This week, mortgage rates fell to their lowest level since this time last year. The Interest rate for a 30-year mortgage is currently at 6.51%, down from 6.74% last week.
“Mortgage rates plunged this week to their lowest level in over a year following the likely overreaction to a less than favorable employment report and financial market turbulence for an economy that remains on solid footing,” said Sam Khater, Freddie Mac’s Chief Economist.
The inflation report will be released this week and will guide the FED for their next meeting on September 17th. Many economists believe September will be the first reduction of their rate, and are expecting them to lower it 25-50 basis points.

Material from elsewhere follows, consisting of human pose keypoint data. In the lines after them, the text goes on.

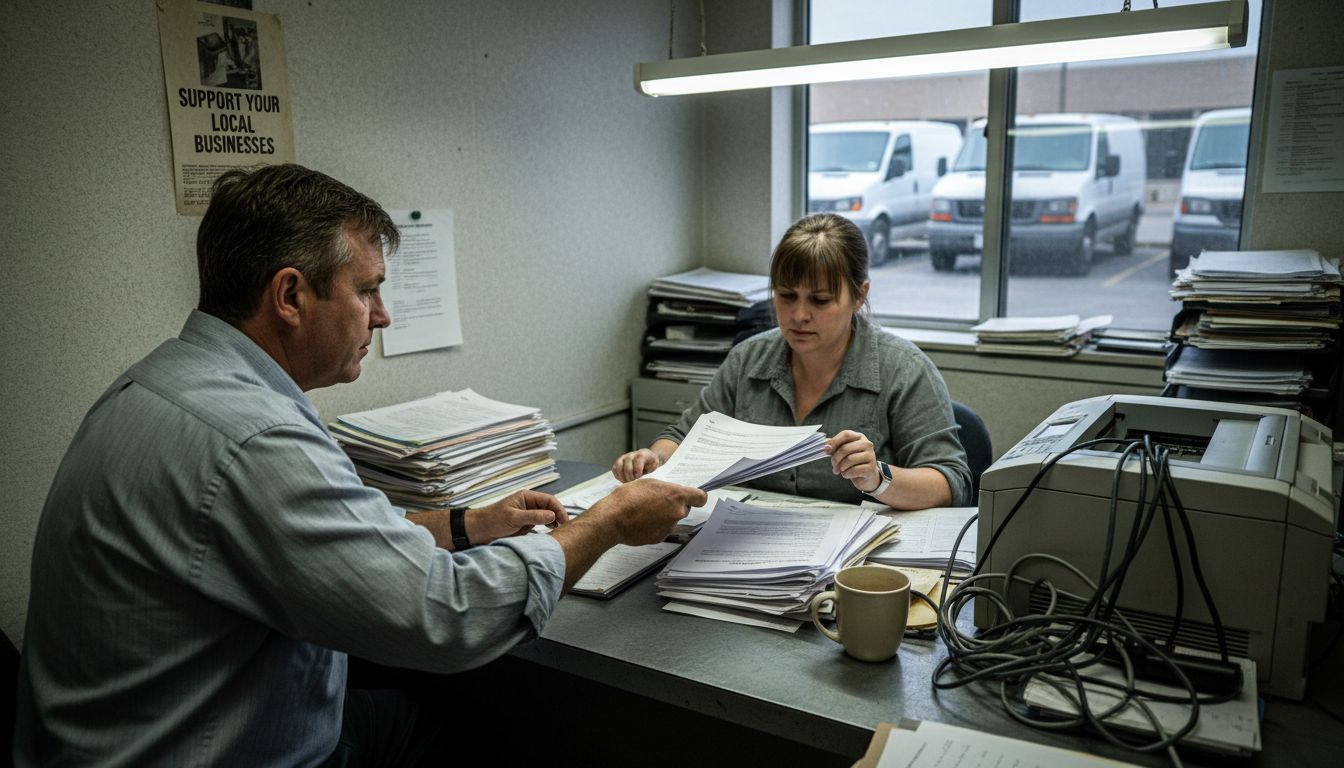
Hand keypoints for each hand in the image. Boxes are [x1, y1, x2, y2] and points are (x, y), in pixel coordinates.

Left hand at [466, 490, 568, 543]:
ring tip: (559, 531)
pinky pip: (540, 525)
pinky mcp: (525, 525)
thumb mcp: (514, 517)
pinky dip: (546, 529)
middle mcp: (529, 505)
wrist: (479, 531)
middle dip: (559, 516)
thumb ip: (533, 516)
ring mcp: (528, 515)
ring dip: (554, 523)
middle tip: (565, 528)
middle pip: (550, 508)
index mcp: (527, 497)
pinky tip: (549, 534)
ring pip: (546, 517)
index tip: (564, 521)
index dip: (559, 509)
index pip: (549, 500)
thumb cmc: (492, 520)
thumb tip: (552, 516)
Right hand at [587, 478, 706, 546]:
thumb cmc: (627, 497)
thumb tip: (671, 494)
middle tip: (659, 501)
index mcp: (676, 496)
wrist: (612, 519)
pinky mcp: (660, 537)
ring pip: (672, 519)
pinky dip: (656, 526)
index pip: (700, 497)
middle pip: (684, 509)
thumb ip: (665, 488)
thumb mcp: (648, 482)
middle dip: (675, 505)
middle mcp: (677, 512)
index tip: (693, 496)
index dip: (697, 496)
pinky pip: (663, 529)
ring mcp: (669, 527)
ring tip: (646, 511)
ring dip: (664, 516)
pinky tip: (643, 521)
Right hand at [611, 449, 661, 481]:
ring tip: (627, 482)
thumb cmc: (651, 463)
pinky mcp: (618, 462)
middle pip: (627, 465)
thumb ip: (648, 469)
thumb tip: (639, 477)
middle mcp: (632, 454)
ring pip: (618, 466)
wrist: (647, 458)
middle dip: (630, 476)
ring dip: (622, 477)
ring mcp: (624, 457)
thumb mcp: (654, 465)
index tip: (639, 477)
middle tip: (633, 482)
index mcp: (642, 454)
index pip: (638, 461)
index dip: (638, 471)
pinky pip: (614, 469)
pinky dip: (618, 476)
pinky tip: (623, 480)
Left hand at [826, 430, 880, 493]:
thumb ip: (834, 447)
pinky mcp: (871, 468)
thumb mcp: (843, 453)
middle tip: (834, 466)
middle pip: (845, 448)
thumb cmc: (853, 462)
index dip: (834, 441)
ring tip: (841, 471)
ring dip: (841, 467)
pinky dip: (847, 474)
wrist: (866, 476)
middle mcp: (867, 444)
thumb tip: (826, 447)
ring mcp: (870, 455)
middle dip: (835, 459)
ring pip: (849, 459)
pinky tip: (847, 474)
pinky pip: (854, 470)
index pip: (846, 434)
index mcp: (859, 437)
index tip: (826, 450)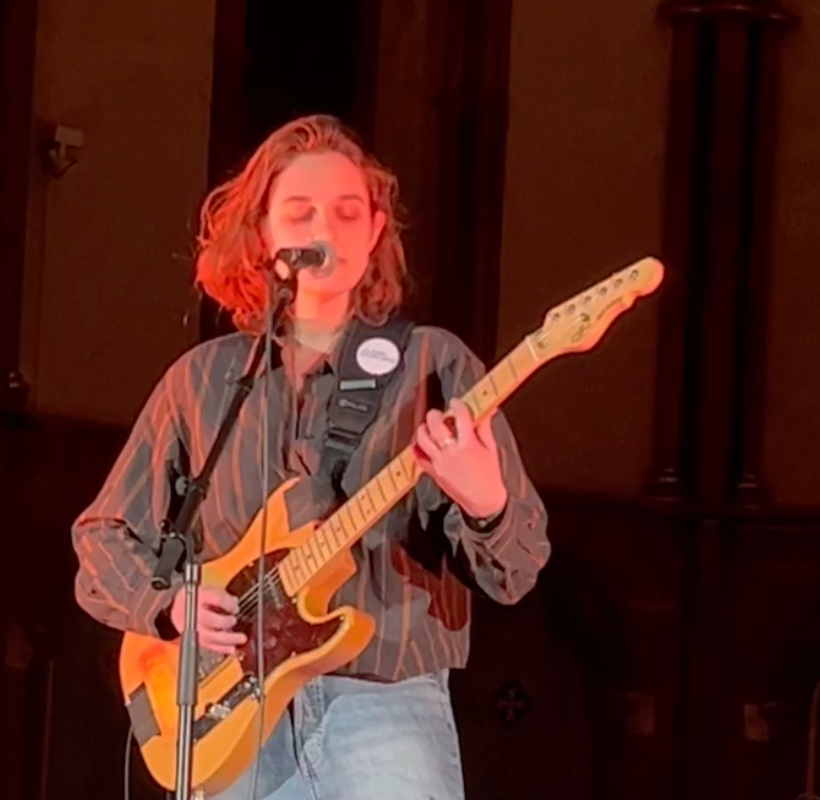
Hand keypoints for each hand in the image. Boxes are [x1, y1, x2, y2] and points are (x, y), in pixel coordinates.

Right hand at [170, 586, 246, 654]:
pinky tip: (232, 648)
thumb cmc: (194, 598)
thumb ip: (220, 595)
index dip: (228, 603)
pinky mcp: (195, 639)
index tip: (235, 606)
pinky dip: (221, 648)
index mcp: (198, 598)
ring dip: (228, 639)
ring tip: (241, 638)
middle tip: (234, 620)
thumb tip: (234, 602)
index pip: (215, 599)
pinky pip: (209, 646)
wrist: (175, 608)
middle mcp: (195, 614)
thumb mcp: (206, 589)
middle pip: (210, 620)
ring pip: (210, 637)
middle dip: (225, 622)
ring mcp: (194, 629)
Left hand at [414, 398, 507, 519]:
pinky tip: (420, 442)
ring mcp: (439, 463)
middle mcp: (451, 452)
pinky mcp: (433, 473)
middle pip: (436, 425)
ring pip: (423, 439)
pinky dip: (416, 448)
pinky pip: (418, 458)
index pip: (460, 417)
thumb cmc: (490, 475)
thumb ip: (485, 428)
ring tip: (428, 427)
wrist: (484, 500)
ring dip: (423, 429)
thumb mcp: (491, 449)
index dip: (457, 405)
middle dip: (435, 415)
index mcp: (468, 444)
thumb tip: (488, 410)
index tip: (456, 402)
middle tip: (439, 414)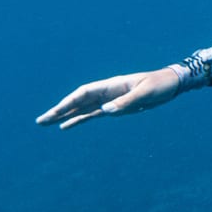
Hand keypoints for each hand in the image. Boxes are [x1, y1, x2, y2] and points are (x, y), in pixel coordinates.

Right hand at [36, 68, 181, 129]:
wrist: (172, 85)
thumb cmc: (159, 85)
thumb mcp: (145, 93)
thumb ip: (126, 102)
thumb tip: (104, 111)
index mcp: (111, 85)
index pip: (84, 93)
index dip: (69, 102)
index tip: (56, 112)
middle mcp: (106, 92)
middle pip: (77, 102)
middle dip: (59, 110)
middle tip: (40, 121)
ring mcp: (109, 101)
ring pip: (81, 109)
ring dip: (64, 116)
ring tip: (45, 123)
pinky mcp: (114, 109)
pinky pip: (92, 115)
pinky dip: (78, 120)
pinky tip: (66, 126)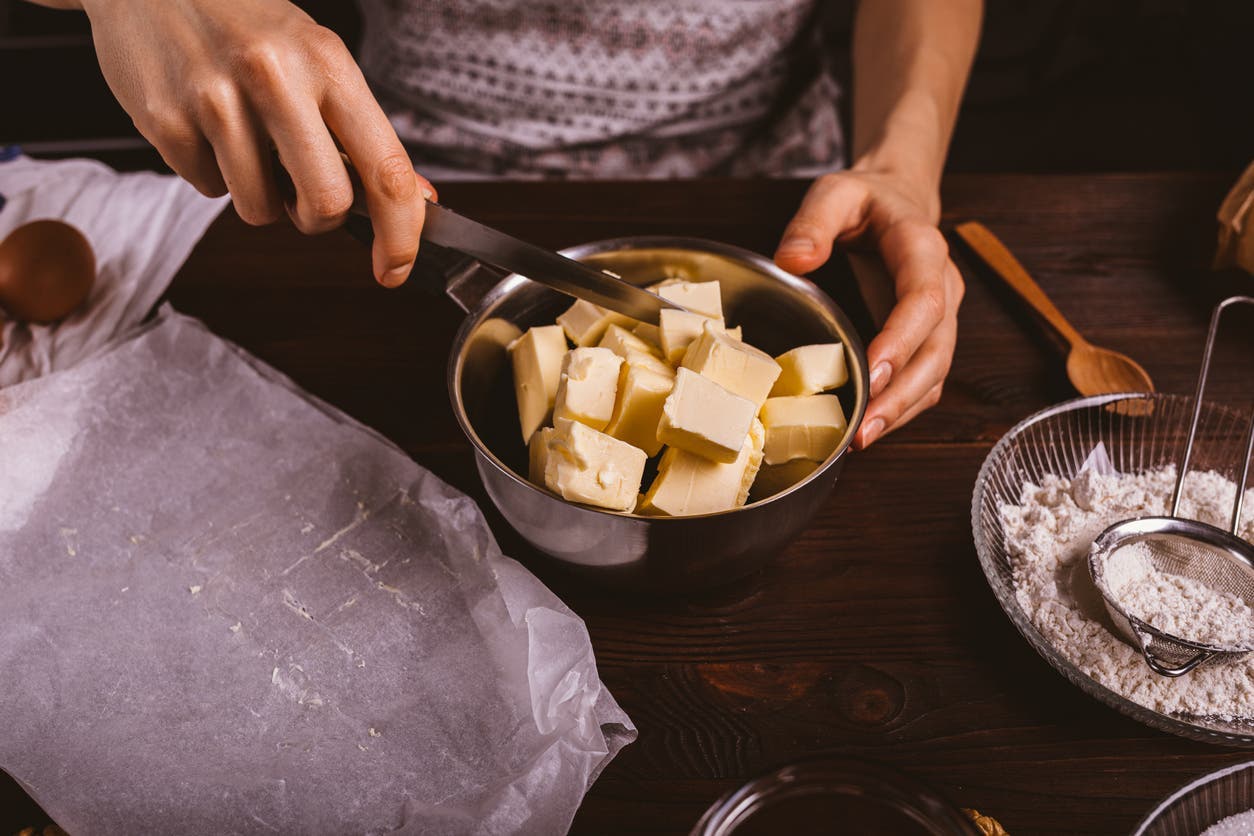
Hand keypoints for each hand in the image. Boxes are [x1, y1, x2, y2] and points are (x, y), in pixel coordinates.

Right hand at [78, 0, 432, 285]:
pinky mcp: (165, 120)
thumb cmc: (246, 23)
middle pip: (327, 204)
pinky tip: (206, 126)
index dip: (401, 234)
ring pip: (261, 210)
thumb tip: (419, 204)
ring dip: (261, 197)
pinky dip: (214, 173)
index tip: (397, 268)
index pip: (386, 169)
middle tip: (303, 191)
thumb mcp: (317, 59)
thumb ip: (363, 134)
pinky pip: (208, 190)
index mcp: (327, 62)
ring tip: (246, 142)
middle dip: (319, 217)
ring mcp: (215, 99)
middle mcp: (274, 77)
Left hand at [774, 168, 962, 448]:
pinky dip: (902, 408)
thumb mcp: (835, 192)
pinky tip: (869, 427)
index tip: (872, 373)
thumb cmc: (865, 201)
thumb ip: (814, 222)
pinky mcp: (929, 337)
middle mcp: (943, 286)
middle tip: (864, 428)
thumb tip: (793, 260)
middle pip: (937, 350)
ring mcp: (942, 316)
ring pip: (935, 373)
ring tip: (862, 438)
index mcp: (922, 248)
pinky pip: (925, 380)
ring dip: (902, 410)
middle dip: (901, 393)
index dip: (901, 340)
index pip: (923, 300)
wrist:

Generally, mortgage companies will add 3% to the FED rate. The FED rate is currently at 5.25% to 5.50%. Mortgage companies have to remain competitive, so when demand drops, they offer lower rates.
A 6.5% interest rate will probably be the best rate we see in 2024. Mortgage lenders seem to have already adjust their rates downward with the expectation of a FED rate cut in September.
The Consumer Price Index peaked above 9% in June 2022, which led the FED to respond with consecutive interest rate hikes that concluded in July 2023. Mortgage rates rose to over 7% in September of 2022 and by the end of 2023, were nearing 8%.
While inflation has cooled, it has remained higher than the FED’s 2% target, which has led them to keep its benchmark rate elevated. In their July meeting, the FED held their rate firm, but indicated that a rate reduction is possible in September 2024.
The FED doesn’t set mortgage rates, but when inflation is high, they increase their short-term interest rate to slow the economy. Mortgage rates tend to increase or decrease based on many factors, including the bond market, investor expectations, inflation and the FED’s monetary policy decisions.
August began with lower numbers on manufacturing and construction. Additionally, a weaker than expected jobs report led many investors to fear the possibility of a recession. While the stock market soared into record territory in 2024, it dropped significantly at the beginning of August.
Many were expecting the FED to step in with an emergency rate cut. However, the stock market recovered on its own. While rates are holding steady around 6.5%, it is unlikely rates will fall below 6% before 2025.
Steep home prices and limited inventory are still presenting a challenge for homebuyers. However, a 2% reduction in an interest rate equals a monthly payment of $115 for every $100,000 borrowed on a 30-year home loan. Lower rates mean lower monthly payments, which can increase the amount you are qualified to borrow.
Inflation, jobs reports and the FED rate shouldn’t be the driving force of whether or not you buy a home. It is difficult to time the housing market and it is important to have your finances in order, so you can shop around for the best mortgage rate.